* Work item *
Write out the entire listing below exactly, with the pictures left out.

* Source data *
-*-

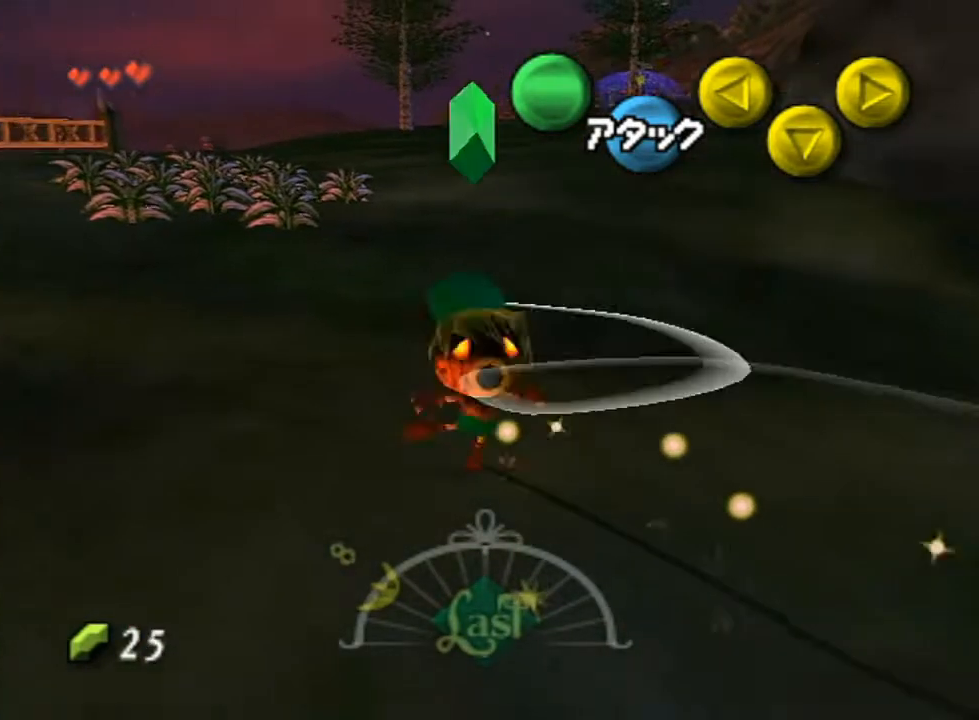
{"buttons": [], "left_stick": "up", "right_stick": "center", "events": [[83, "A", "up"], [133, "A", "down"], [267, "A", "up"], [333, "A", "down"], [367, "left_stick", "up"], [450, "A", "up"]]}
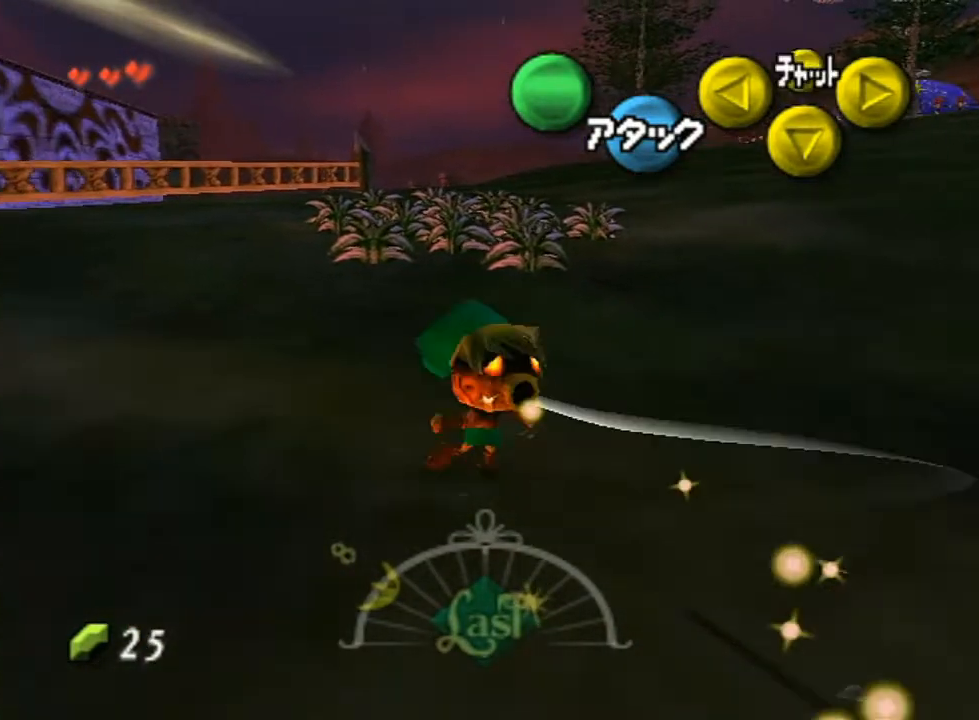
{"buttons": ["A"], "left_stick": "up", "right_stick": "center", "events": [[50, "A", "down"], [167, "A", "up"], [200, "left_stick", "up-left"], [233, "A", "down"], [367, "A", "up"], [417, "A", "down"], [467, "left_stick", "up"]]}
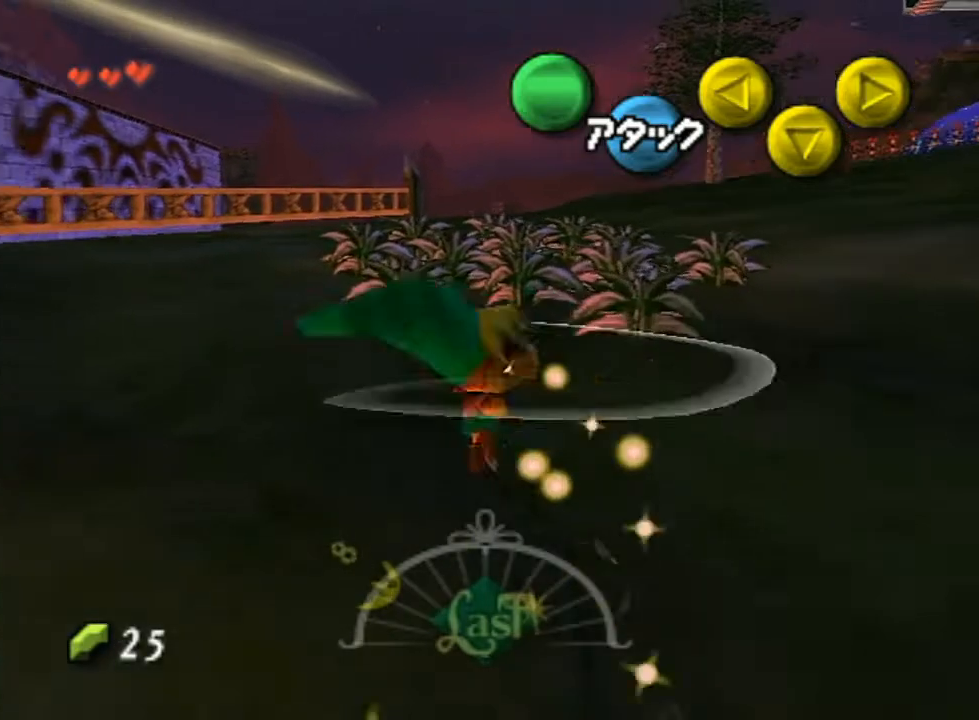
{"buttons": ["A"], "left_stick": "up-left", "right_stick": "center", "events": [[50, "A", "up"], [117, "A", "down"], [200, "A", "up"], [300, "A", "down"], [417, "A", "up"], [450, "left_stick", "up-left"], [500, "A", "down"]]}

-*-

* Task response *
{"buttons": [], "left_stick": "up", "right_stick": "center", "events": [[83, "A", "up"], [133, "A", "down"], [267, "A", "up"], [333, "A", "down"], [367, "left_stick", "up"], [450, "A", "up"]]}
{"buttons": ["A"], "left_stick": "up", "right_stick": "center", "events": [[50, "A", "down"], [167, "A", "up"], [200, "left_stick", "up-left"], [233, "A", "down"], [367, "A", "up"], [417, "A", "down"], [467, "left_stick", "up"]]}
{"buttons": ["A"], "left_stick": "up-left", "right_stick": "center", "events": [[50, "A", "up"], [117, "A", "down"], [200, "A", "up"], [300, "A", "down"], [417, "A", "up"], [450, "left_stick", "up-left"], [500, "A", "down"]]}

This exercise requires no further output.